7. SUARA MERDEKA CYBERNEWS – “Debat Capres Tanpa Perdebatan”

“Debat calon presiden (Capres) yang digelar Komisi Pemilihan Umum (KPU) di Jakarta, Kamis malam, nyaris tanpa perdebatan. Pengamat politik dari Universitas Indonesia Profesor Iberamsjah bahkan menilai acara yang disiarkan langsung di televisi itu lebih seperti forum penyampaian visi misi daripada debat. Namun, menurut Iberamsjah, model debat yang tanpa perdebatan itu mungkin yang diinginkan para capres yang tidak ingin terlibat saling serang dan debat kusir.

8. Pemilu.okezone.com- “Debat Capres 2009 Tak Natural & Terkesan Menghapal”

“Kritikan terhadap debat capres putaran pertama yang digelar Kamis malam terus bermunculan. Dosen Filsafat Universitas Indonesia Rocky Gerung menilai, debat semalam tidak alami. “Ketiga capres semalam itu menunjukkan bahasa tubuh yang tidak natural. Karena ketiganya terlihat nampak menghapalkan apa yang akan ditanyakan.

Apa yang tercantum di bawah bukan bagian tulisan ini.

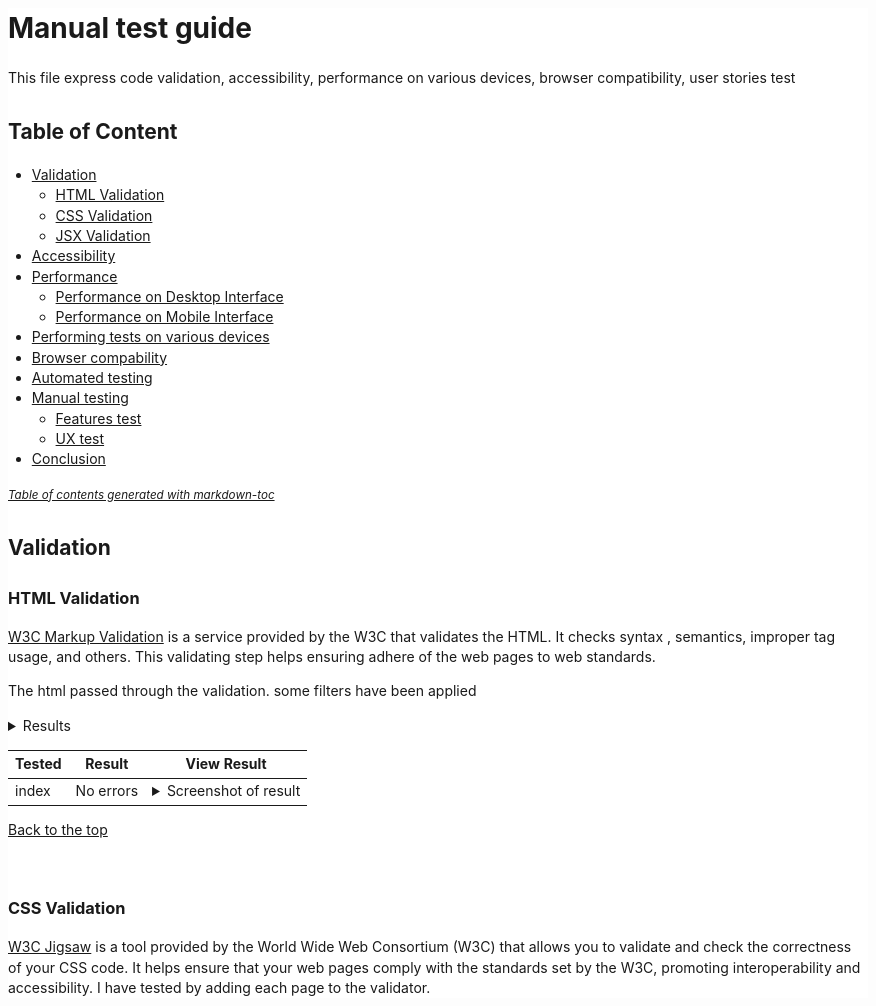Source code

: # Manual test guide
This file express code validation, accessibility, performance on various devices, browser compatibility, user stories test

## Table of Content

- [Validation](#validation)
  * [HTML Validation](#html-validation)
  * [CSS Validation](#css-validation)
  * [JSX Validation](#jsx-validation)
- [Accessibility](#accessibility)
- [Performance](#performance)
  * [Performance on Desktop Interface](#performance-on-desktop-interface)
  * [Performance on Mobile Interface](#performance-on-mobile-interface)
- [Performing tests on various devices](#performing-tests-on-various-devices)
- [Browser compability](#browser-compability)
- [Automated testing](#automated-testing)
- [Manual testing](#manual-testing)
  * [Features test](#Features-test)
  * [UX test](#UX-test)
- [Conclusion](#summary)

<small><i><a href='http://ecotrust-canada.github.io/markdown-toc/'>Table of contents generated with markdown-toc</a></i></small>

## Validation

### HTML Validation

[W3C Markup Validation](https://validator.w3.org/) is a service provided by the W3C that  validates the HTML. It checks  syntax , semantics, improper tag usage, and others.
This validating step helps ensuring adhere of the web pages to web standards.

The html passed through the validation. some filters have been applied <details><summary>Results</summary></details>

| **Tested** | **Result** | **View Result**
--- | --- | --- 
|index| No errors | <details><summary>Screenshot of result</summary></details>

[Back to the top](#table-of-content)

<br>


### CSS Validation

[W3C Jigsaw](https://jigsaw.w3.org/css-validator/) is a tool provided by the World Wide Web Consortium (W3C) that allows you to validate and check the correctness of your CSS code. It helps ensure that your web pages comply with the standards set by the W3C, promoting interoperability and accessibility. I have tested by adding each page to the validator.
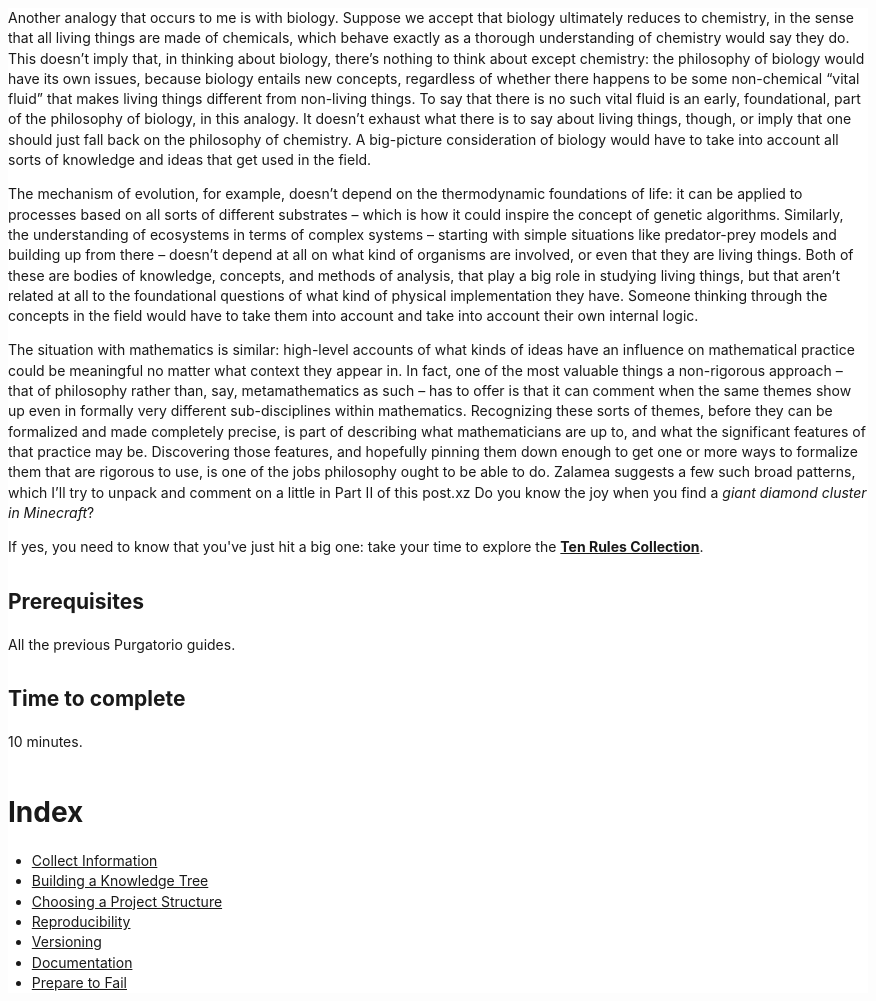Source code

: Another analogy that occurs to me is with biology. Suppose we accept that biology ultimately reduces to chemistry, in the sense that all living things are made of chemicals, which behave exactly as a thorough understanding of chemistry would say they do. This doesn’t imply that, in thinking about biology, there’s nothing to think about except chemistry: the philosophy of biology would have its own issues, because biology entails new concepts, regardless of whether there happens to be some non-chemical “vital fluid” that makes living things different from non-living things. To say that there is no such vital fluid is an early, foundational, part of the philosophy of biology, in this analogy. It doesn’t exhaust what there is to say about living things, though, or imply that one should just fall back on the philosophy of chemistry. A big-picture consideration of biology would have to take into account all sorts of knowledge and ideas that get used in the field.

The mechanism of evolution, for example, doesn’t depend on the thermodynamic foundations of life: it can be applied to processes based on all sorts of different substrates – which is how it could inspire the concept of genetic algorithms. Similarly, the understanding of ecosystems in terms of complex systems – starting with simple situations like predator-prey models and building up from there – doesn’t depend at all on what kind of organisms are involved, or even that they are living things. Both of these are bodies of knowledge, concepts, and methods of analysis, that play a big role in studying living things, but that aren’t related at all to the foundational questions of what kind of physical implementation they have. Someone thinking through the concepts in the field would have to take them into account and take into account their own internal logic.

The situation with mathematics is similar: high-level accounts of what kinds of ideas have an influence on mathematical practice could be meaningful no matter what context they appear in. In fact, one of the most valuable things a non-rigorous approach – that of philosophy rather than, say, metamathematics as such – has to offer is that it can comment when the same themes show up even in formally very different sub-disciplines within mathematics. Recognizing these sorts of themes, before they can be formalized and made completely precise, is part of describing what mathematicians are up to, and what the significant features of that practice may be. Discovering those features, and hopefully pinning them down enough to get one or more ways to formalize them that are rigorous to use, is one of the jobs philosophy ought to be able to do. Zalamea suggests a few such broad patterns, which I’ll try to unpack and comment on a little in Part II of this post.xz
Do you know the joy when you find a _giant diamond cluster in Minecraft_?

If yes, you need to know that you've just hit a big one:
take your time to explore the [**Ten Rules Collection**](https://collections.plos.org/ten-simple-rules).


## Prerequisites
All the previous Purgatorio guides.

## Time to complete
10 minutes.

# Index
- [Collect Information](#Hunting-for-Information)
- [Building a Knowledge Tree](#Building-a-Knowledge-Tree)
- [Choosing a Project Structure](#Choosing-a-Project-Structure)
- [Reproducibility](#Reproducibility)
- [Versioning](#Versioning)
- [Documentation](#Documentation)
- [Prepare to Fail](#Prepare-to-Fail)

Sehingga terlihat kaku,” kata Rocky saat mengahadiri sebuah diskusi di DPD, Senayan, Jakarta, Jumat (19/6/2009)

Ketidakpuasan atas jalannya acara Debat Capres 2009 putaran pertama ini tak terkecuali disampaikan pula oleh para blogger maupun komunitas jejaring sosial, yang bisa Anda telusuri sendiri melalui mesin pencari yang ada.

Secara pribadi, saya pun memandang acara Debat Calon Presiden yang digelar kemarin itu tak ubahnya seperti acara monolog yang narcisistik Mereka lebih asyik berbicara tentang dirinya dan menganggap benar menurut dirinya sendiri. Selain itu, terkesan pula para capres ini tidak suka mendebat sekaligus juga tidak suka didebat, serta lebih senang “ngomongin” orang di belakang, ketimbang berbicara terus terang di hadapan orangnya.

Apakah sikap dan cara seperti ini akan dibawa ketika salah satu diantara mereka terpilih menjadi Presiden? Mudah-mudahan saja tidak demikian dan semoga saja dalam acara Debat Calon Presiden 2009 berikutnya, kita bisa melihat lebih dalam sosok dari para Calon Presiden kita tentang sejauhmana komitmen, kualitas intelektual dan kualitas emosionalnya yang tereksplorasi melalui perdebatan yang elegan dan menggairahkan. Saya pikir itulah debat yang dapat mencerdaskan.